● **PROVIDED RECORDS**

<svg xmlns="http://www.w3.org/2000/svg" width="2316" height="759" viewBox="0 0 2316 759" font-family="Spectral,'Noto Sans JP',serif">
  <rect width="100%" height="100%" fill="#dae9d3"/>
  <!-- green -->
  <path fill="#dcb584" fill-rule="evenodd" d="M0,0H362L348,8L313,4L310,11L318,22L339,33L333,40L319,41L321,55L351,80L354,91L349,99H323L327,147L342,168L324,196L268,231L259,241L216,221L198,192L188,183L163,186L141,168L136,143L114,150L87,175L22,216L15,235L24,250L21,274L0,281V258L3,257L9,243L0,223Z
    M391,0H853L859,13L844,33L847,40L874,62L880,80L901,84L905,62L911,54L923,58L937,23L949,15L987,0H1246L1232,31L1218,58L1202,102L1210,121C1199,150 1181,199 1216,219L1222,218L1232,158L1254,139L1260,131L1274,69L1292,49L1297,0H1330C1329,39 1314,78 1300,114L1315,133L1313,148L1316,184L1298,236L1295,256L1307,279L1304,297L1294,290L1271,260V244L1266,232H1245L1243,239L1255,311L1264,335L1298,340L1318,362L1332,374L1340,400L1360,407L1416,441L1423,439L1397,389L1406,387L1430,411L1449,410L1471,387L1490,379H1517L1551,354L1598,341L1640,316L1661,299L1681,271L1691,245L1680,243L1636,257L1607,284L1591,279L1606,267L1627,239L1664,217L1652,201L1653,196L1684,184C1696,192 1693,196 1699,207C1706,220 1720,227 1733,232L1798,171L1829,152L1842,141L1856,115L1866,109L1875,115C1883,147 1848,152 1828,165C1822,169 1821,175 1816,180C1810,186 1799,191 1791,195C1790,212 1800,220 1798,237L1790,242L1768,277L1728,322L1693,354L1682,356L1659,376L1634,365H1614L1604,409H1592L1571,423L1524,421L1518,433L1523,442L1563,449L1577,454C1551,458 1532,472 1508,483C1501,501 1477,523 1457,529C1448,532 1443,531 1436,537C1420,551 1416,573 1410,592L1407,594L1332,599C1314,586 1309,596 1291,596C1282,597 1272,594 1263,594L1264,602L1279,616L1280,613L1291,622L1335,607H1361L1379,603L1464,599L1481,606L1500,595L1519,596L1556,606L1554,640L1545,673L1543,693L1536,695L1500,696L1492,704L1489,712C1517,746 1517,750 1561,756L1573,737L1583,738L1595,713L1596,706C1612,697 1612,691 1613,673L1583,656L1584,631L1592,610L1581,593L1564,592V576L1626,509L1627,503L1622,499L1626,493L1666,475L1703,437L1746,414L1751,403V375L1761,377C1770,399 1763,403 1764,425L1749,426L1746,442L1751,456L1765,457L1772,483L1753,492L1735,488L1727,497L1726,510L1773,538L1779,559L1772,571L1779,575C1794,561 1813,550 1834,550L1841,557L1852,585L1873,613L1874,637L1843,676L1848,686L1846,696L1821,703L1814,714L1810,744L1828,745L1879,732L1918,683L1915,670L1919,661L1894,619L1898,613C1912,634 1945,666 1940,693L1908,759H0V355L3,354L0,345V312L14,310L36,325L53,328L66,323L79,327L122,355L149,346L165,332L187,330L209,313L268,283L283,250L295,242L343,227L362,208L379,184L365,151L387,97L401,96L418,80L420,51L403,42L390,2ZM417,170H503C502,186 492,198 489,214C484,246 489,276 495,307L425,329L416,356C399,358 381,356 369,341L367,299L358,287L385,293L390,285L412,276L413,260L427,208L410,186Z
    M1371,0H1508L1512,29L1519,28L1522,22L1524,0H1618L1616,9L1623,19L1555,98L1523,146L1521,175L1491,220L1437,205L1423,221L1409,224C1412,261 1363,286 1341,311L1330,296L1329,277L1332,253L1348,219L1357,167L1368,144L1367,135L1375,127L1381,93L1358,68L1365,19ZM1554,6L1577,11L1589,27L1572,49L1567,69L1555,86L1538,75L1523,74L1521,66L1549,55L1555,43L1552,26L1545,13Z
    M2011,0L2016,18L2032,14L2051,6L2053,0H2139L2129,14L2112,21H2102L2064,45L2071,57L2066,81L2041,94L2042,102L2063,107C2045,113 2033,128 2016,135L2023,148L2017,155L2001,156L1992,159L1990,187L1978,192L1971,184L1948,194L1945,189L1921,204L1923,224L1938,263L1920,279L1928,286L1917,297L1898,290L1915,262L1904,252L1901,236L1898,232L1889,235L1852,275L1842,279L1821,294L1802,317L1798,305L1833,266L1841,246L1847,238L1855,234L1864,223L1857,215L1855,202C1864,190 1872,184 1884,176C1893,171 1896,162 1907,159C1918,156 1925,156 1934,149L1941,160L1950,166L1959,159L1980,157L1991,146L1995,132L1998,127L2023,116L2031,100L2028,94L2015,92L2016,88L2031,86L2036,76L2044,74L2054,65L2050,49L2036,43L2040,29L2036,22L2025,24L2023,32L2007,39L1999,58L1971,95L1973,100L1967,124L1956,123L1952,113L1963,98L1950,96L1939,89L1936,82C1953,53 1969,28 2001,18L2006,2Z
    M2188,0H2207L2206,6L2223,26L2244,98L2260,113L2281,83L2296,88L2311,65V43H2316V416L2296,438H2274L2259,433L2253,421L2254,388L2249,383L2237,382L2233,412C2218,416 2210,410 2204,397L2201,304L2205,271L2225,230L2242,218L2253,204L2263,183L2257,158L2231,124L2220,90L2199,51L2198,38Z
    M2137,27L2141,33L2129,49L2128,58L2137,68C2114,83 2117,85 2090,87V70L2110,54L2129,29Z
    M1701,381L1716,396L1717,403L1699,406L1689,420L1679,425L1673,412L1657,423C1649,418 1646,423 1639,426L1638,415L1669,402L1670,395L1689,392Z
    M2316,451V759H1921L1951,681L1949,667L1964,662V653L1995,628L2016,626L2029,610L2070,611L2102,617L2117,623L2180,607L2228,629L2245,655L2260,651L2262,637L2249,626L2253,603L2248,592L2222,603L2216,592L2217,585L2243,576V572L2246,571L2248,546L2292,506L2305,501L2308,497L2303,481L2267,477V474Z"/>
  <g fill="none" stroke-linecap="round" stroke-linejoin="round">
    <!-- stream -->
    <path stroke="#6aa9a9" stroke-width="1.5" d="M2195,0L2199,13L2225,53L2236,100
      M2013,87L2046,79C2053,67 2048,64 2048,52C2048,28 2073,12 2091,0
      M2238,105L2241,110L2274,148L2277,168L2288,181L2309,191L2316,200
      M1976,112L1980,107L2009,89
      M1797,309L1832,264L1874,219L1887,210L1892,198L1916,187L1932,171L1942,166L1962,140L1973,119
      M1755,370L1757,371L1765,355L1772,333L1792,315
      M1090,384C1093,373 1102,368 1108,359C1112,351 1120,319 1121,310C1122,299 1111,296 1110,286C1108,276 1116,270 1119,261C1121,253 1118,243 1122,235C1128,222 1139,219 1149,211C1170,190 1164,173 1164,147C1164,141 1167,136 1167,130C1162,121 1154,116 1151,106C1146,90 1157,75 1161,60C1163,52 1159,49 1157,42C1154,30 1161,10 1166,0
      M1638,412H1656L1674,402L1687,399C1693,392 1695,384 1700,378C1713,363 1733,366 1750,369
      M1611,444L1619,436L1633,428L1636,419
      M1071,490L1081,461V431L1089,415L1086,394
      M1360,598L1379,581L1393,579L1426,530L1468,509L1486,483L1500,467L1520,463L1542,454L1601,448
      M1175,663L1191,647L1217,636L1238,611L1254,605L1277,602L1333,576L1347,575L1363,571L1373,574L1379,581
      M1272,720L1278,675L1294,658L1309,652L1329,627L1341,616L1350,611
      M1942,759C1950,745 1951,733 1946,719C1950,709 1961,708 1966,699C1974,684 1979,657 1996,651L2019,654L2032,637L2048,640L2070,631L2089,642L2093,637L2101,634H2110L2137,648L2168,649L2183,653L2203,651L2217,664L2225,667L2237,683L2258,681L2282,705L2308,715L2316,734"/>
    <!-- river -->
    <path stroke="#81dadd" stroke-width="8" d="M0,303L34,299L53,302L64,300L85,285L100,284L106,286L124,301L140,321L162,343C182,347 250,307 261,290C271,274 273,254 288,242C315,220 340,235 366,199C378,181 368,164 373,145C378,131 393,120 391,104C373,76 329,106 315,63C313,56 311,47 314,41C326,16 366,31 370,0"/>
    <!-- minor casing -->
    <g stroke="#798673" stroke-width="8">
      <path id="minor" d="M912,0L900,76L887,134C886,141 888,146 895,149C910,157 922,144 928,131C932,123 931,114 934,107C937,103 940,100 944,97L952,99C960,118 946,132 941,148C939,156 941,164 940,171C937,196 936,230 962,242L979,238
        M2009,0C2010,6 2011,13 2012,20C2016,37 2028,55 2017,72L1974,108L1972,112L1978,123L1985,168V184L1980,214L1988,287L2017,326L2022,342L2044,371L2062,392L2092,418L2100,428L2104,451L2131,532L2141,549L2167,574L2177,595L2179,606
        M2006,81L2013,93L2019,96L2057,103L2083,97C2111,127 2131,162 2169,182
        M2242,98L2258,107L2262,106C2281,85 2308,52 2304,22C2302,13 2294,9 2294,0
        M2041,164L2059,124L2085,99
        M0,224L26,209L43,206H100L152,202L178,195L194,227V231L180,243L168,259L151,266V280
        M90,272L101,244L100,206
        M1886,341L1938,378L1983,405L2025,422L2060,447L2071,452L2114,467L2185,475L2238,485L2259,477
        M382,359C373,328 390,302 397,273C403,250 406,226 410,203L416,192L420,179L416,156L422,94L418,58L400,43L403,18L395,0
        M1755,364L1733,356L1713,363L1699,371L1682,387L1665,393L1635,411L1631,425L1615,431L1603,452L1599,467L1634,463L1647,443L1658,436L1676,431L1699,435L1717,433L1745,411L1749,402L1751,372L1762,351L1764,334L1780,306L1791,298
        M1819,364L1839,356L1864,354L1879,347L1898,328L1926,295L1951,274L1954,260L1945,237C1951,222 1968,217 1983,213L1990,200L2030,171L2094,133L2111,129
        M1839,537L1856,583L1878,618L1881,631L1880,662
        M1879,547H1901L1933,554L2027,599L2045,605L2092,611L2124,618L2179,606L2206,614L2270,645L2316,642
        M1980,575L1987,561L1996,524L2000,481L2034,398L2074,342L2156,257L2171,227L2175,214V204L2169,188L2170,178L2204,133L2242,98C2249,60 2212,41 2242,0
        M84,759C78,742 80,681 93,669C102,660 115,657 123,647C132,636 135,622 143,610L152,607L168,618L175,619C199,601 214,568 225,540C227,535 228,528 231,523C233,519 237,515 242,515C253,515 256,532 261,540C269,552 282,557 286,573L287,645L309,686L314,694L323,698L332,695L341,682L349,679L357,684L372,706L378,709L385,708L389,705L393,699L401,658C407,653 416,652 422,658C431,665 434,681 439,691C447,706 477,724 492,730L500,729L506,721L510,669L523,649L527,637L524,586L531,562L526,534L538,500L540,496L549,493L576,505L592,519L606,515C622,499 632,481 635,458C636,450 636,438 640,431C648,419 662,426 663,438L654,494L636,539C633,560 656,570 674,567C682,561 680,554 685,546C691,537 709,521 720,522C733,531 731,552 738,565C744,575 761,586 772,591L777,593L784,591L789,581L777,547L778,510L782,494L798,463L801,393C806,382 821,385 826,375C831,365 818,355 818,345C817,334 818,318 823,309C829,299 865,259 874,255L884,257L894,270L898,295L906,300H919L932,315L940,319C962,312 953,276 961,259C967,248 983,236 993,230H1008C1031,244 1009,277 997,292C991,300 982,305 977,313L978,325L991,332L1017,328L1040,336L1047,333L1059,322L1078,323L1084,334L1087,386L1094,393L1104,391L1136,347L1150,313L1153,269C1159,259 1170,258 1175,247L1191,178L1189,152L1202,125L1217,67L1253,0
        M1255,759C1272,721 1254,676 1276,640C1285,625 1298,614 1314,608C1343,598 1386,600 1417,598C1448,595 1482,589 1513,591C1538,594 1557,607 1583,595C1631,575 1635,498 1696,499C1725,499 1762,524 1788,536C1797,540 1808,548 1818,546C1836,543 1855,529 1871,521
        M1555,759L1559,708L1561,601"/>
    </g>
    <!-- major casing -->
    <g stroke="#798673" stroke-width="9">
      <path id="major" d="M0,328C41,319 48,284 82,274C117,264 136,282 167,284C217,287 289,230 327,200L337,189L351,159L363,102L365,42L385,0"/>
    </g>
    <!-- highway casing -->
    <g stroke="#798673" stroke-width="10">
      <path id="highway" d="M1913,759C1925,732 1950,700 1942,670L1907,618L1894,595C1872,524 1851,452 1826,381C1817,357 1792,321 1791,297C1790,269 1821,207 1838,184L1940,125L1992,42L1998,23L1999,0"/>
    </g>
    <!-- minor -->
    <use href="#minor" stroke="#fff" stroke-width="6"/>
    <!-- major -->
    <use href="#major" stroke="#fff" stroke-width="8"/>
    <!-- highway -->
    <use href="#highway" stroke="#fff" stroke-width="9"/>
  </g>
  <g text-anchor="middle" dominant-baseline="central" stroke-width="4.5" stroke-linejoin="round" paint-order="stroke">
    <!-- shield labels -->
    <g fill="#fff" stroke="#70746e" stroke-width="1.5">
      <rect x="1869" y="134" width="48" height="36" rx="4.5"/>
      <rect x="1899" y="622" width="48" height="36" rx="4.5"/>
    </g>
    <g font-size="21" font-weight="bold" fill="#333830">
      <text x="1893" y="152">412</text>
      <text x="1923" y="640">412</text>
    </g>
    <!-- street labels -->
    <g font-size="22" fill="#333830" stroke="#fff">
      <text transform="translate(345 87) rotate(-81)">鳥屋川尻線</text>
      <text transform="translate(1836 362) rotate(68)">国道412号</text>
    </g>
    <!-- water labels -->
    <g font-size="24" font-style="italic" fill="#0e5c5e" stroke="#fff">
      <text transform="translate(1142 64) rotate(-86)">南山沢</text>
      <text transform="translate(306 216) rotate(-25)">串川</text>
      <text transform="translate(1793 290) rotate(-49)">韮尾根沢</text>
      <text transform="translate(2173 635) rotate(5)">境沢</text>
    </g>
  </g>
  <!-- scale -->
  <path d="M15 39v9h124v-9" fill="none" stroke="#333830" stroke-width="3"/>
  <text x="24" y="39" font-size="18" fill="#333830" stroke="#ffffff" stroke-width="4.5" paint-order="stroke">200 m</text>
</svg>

● **WHAT THE TASK REQUIRES**
Within the records, filter for lines that contain the word "text" and show each one.

● **EXERCISE SOLUTION**
  <g text-anchor="middle" dominant-baseline="central" stroke-width="4.5" stroke-linejoin="round" paint-order="stroke">
      <text x="1893" y="152">412</text>
      <text x="1923" y="640">412</text>
      <text transform="translate(345 87) rotate(-81)">鳥屋川尻線</text>
      <text transform="translate(1836 362) rotate(68)">国道412号</text>
      <text transform="translate(1142 64) rotate(-86)">南山沢</text>
      <text transform="translate(306 216) rotate(-25)">串川</text>
      <text transform="translate(1793 290) rotate(-49)">韮尾根沢</text>
      <text transform="translate(2173 635) rotate(5)">境沢</text>
  <text x="24" y="39" font-size="18" fill="#333830" stroke="#ffffff" stroke-width="4.5" paint-order="stroke">200 m</text>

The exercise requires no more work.